_Task item_
Set down each record exactly. Omit the pictures.

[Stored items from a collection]
------------

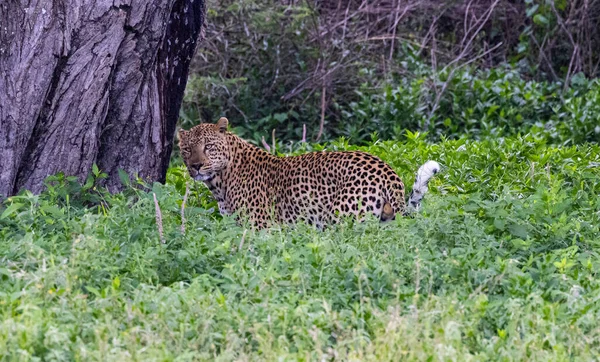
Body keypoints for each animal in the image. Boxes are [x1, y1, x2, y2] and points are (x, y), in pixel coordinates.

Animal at [176, 117, 438, 228]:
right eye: (187, 149)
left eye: (208, 147)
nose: (196, 166)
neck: (220, 182)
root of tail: (386, 170)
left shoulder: (260, 228)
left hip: (342, 220)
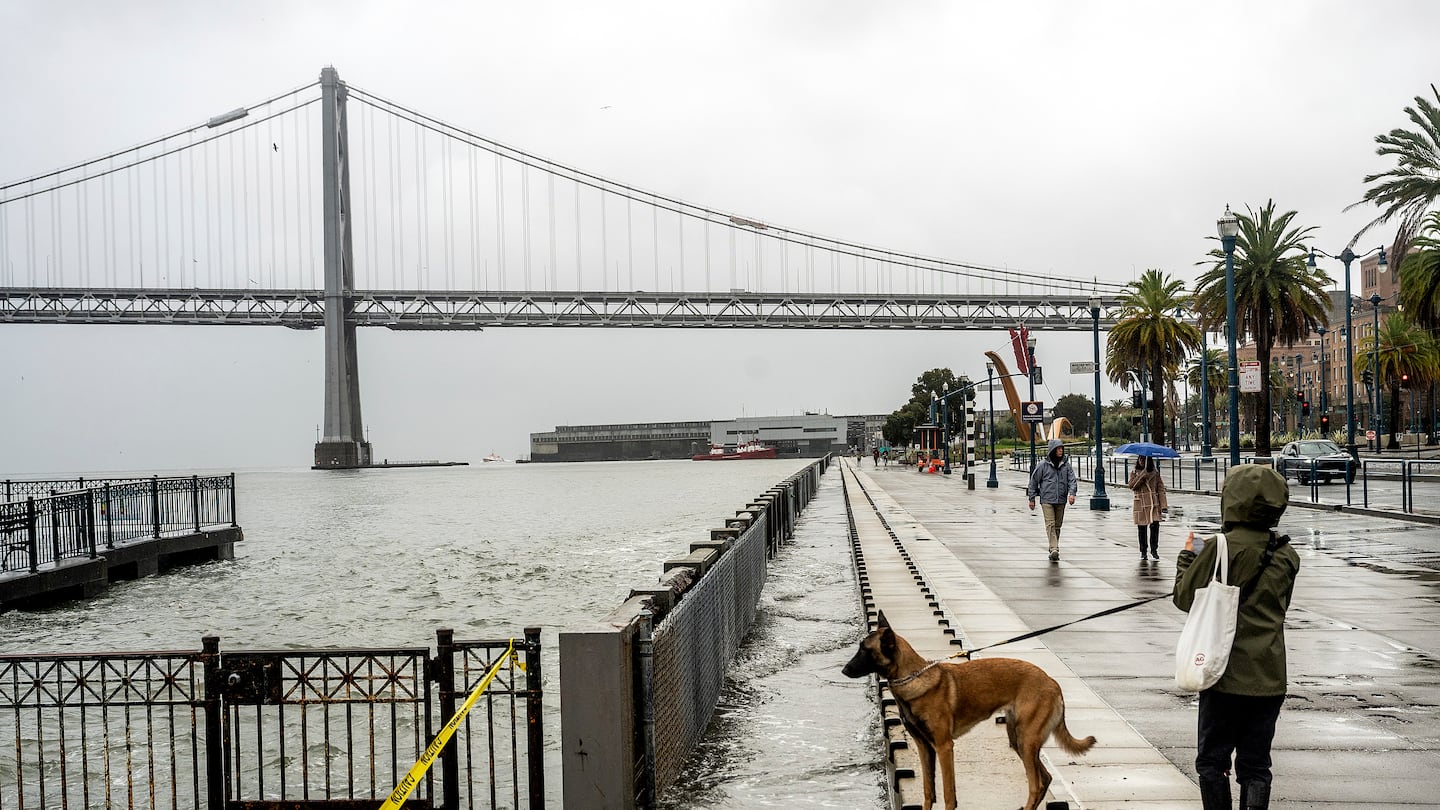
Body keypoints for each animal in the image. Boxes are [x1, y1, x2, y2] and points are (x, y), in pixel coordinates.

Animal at [840, 608, 1094, 807]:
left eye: (865, 650)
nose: (844, 669)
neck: (913, 677)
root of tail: (1052, 681)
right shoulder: (924, 747)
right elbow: (928, 791)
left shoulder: (944, 747)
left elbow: (948, 793)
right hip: (1018, 740)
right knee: (1045, 779)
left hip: (1026, 739)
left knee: (1036, 784)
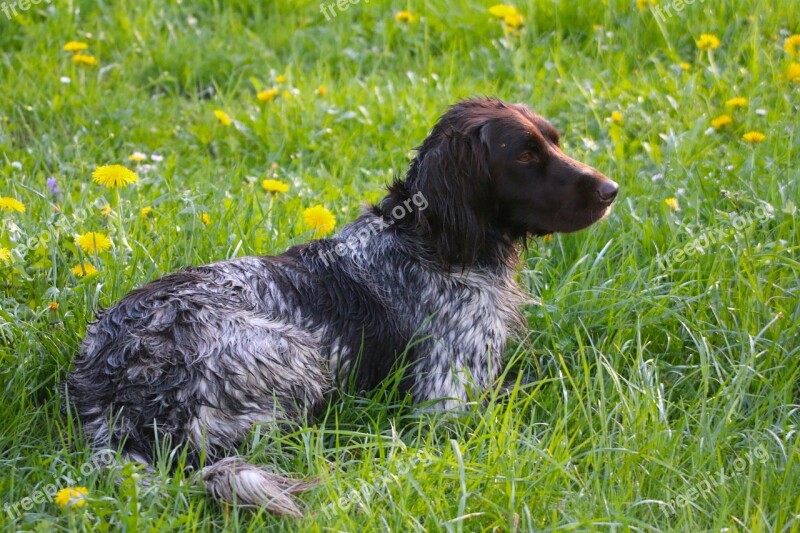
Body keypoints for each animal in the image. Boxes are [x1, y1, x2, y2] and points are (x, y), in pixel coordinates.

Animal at [67, 96, 620, 516]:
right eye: (524, 156)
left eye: (554, 141)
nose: (612, 189)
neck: (427, 240)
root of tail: (107, 391)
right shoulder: (446, 403)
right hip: (296, 355)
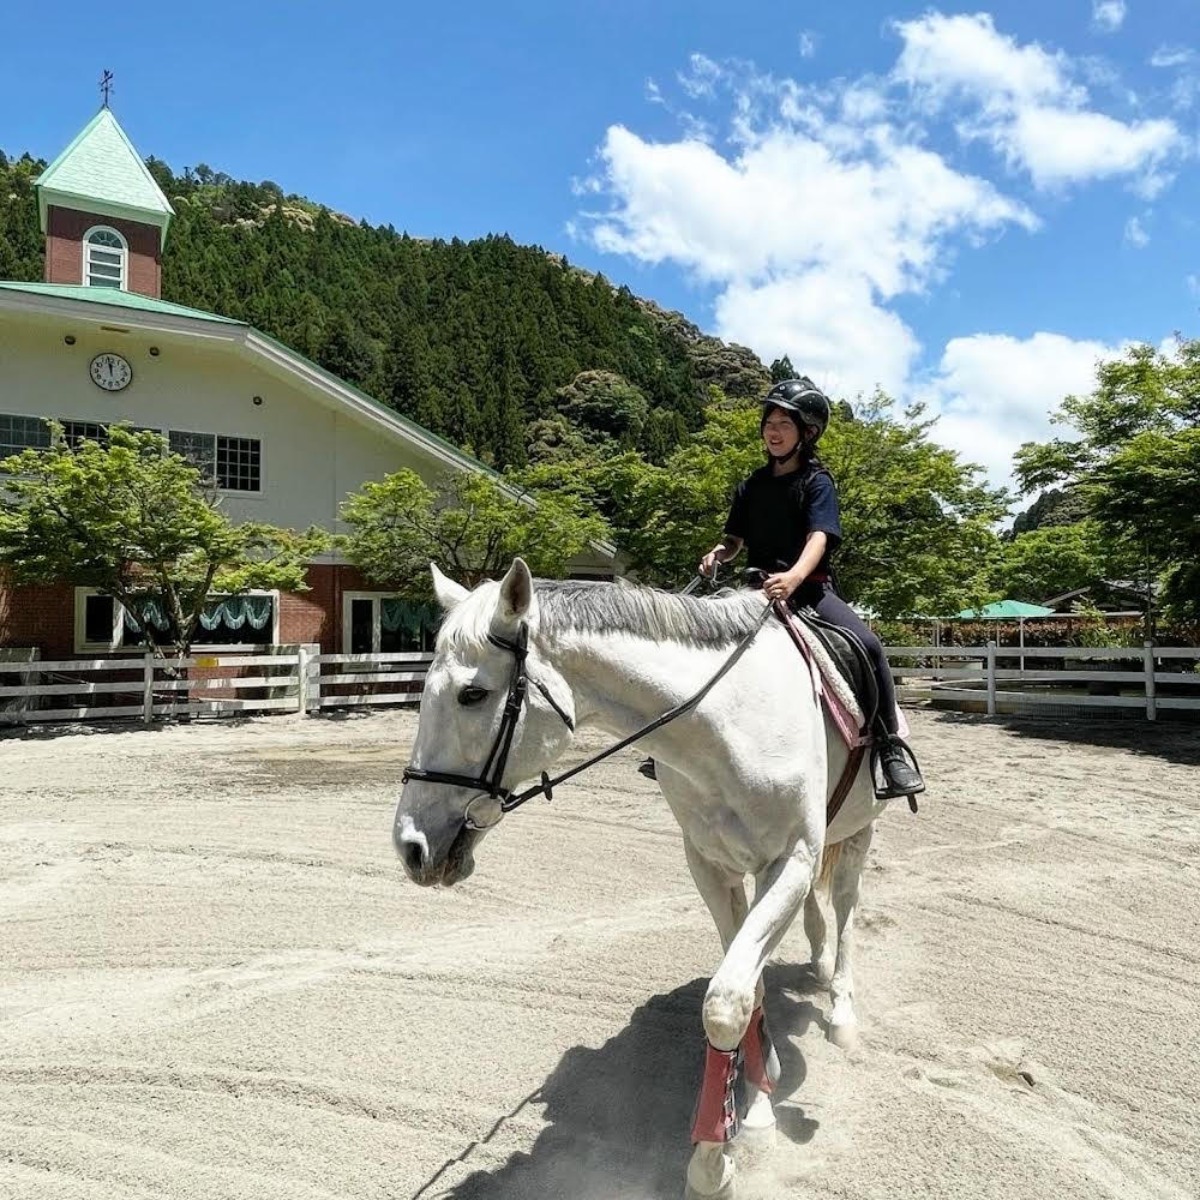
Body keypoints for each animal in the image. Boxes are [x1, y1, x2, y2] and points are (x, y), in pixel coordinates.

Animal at [393, 561, 892, 1200]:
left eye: (472, 694)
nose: (411, 846)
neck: (728, 726)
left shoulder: (790, 864)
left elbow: (727, 1001)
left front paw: (712, 1163)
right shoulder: (710, 866)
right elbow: (749, 991)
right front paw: (756, 1108)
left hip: (857, 834)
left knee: (849, 906)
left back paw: (843, 1015)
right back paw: (817, 964)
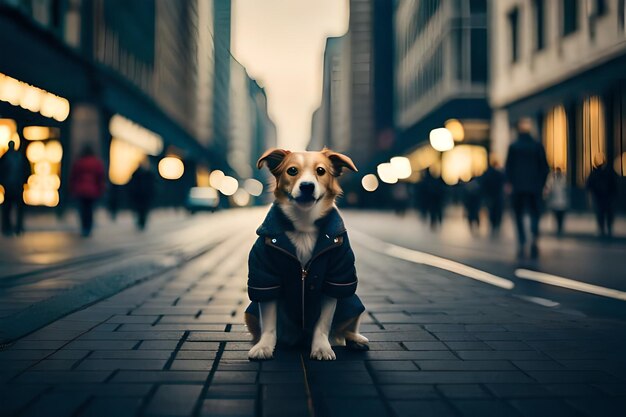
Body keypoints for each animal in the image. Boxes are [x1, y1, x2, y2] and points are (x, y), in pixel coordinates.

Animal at [244, 148, 368, 360]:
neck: (304, 224)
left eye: (321, 171)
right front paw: (265, 346)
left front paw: (321, 348)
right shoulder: (265, 276)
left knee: (346, 328)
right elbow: (268, 321)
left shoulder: (335, 277)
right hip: (250, 312)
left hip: (351, 300)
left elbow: (324, 322)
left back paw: (356, 340)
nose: (307, 186)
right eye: (292, 170)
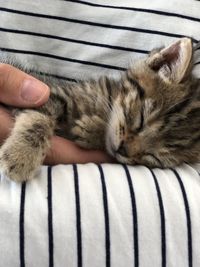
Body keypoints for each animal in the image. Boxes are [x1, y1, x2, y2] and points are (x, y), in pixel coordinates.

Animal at [0, 37, 199, 182]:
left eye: (154, 157)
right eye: (141, 120)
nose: (124, 151)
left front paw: (94, 130)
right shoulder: (45, 91)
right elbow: (38, 119)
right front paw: (21, 155)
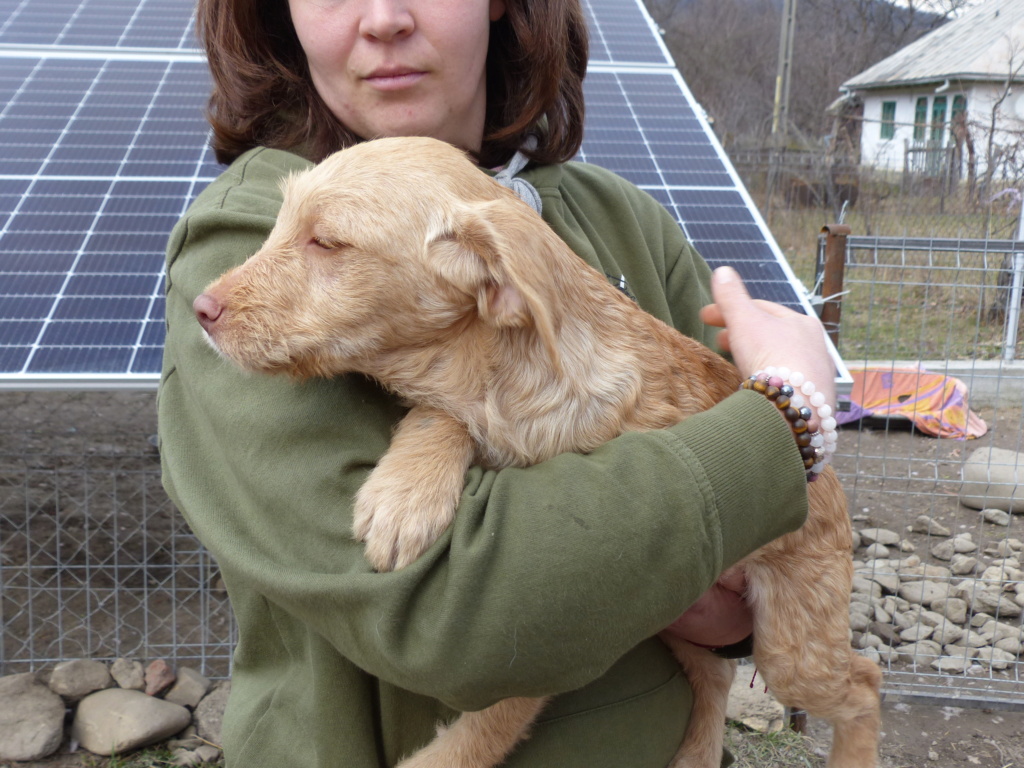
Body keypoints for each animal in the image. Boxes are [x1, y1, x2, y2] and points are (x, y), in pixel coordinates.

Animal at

------------

_Response for this exercise_
Body keypoints for each animal in the image. Boxes are [x1, y1, x2, y2] and points are (x, y), in pixel coordinates.

Animal at [176, 117, 438, 228]:
right eye: (187, 149)
left eye: (208, 147)
nose: (196, 166)
neck: (220, 182)
root of tail: (386, 170)
left shoulder: (260, 228)
left hip: (342, 220)
Body keypoints for each animal in the image. Boxes are [x1, y1, x2, y2] and points are (x, y), in pixel coordinates.

Animal at [840, 608, 1094, 807]:
left eye: (865, 650)
nose: (844, 669)
neck: (913, 677)
root of tail: (1052, 681)
right shoulder: (924, 747)
right elbow: (928, 791)
left shoulder: (944, 747)
left elbow: (948, 793)
right hip: (1018, 740)
right knee: (1045, 779)
left hip: (1026, 739)
left knee: (1036, 784)
Body keypoints for each animal in the image. Boxes are [x1, y1, x2, y2] and points are (x, y), in pixel coordinates.

Animal at [67, 96, 620, 516]:
right eye: (524, 156)
left eye: (554, 141)
nose: (612, 189)
neck: (427, 240)
root of tail: (107, 391)
right shoulder: (446, 403)
right hip: (296, 355)
Body keypoints for each animal in the image. Boxes are [x1, y1, x2, y2] and points are (x, y), in pixel coordinates.

Animal at [393, 561, 892, 1200]:
left eye: (472, 694)
nose: (411, 846)
neck: (728, 726)
left shoulder: (790, 864)
left elbow: (727, 1001)
left front paw: (712, 1163)
right shoulder: (710, 866)
right elbow: (749, 991)
right front paw: (756, 1108)
left hip: (857, 834)
left knee: (849, 906)
left back paw: (843, 1015)
right back paw: (817, 964)
Body keypoints for each animal in the image. Boxes are [x1, y1, x2, y2] and points are (x, y), in pixel coordinates.

Animal at [244, 148, 368, 360]:
neck: (304, 224)
left eye: (321, 171)
right front paw: (265, 346)
left front paw: (321, 348)
right shoulder: (265, 276)
left knee: (346, 328)
right elbow: (268, 321)
left shoulder: (335, 277)
right hip: (250, 312)
left hip: (351, 300)
left elbow: (324, 322)
left back paw: (356, 340)
nose: (307, 186)
right eye: (292, 170)
Body keypoints for each animal in the image. Boxes are [x1, y1, x2, y2] and points are (x, y), in pixel coordinates.

Animal at [0, 37, 199, 182]:
left eye: (154, 157)
right eye: (141, 120)
nose: (124, 151)
left front paw: (94, 130)
right shoulder: (45, 91)
right elbow: (38, 119)
right front paw: (21, 155)
Body keypoints for each animal in the image. Boxes are [x1, y1, x2, y2] and points are (x, y), in pixel coordinates.

Animal at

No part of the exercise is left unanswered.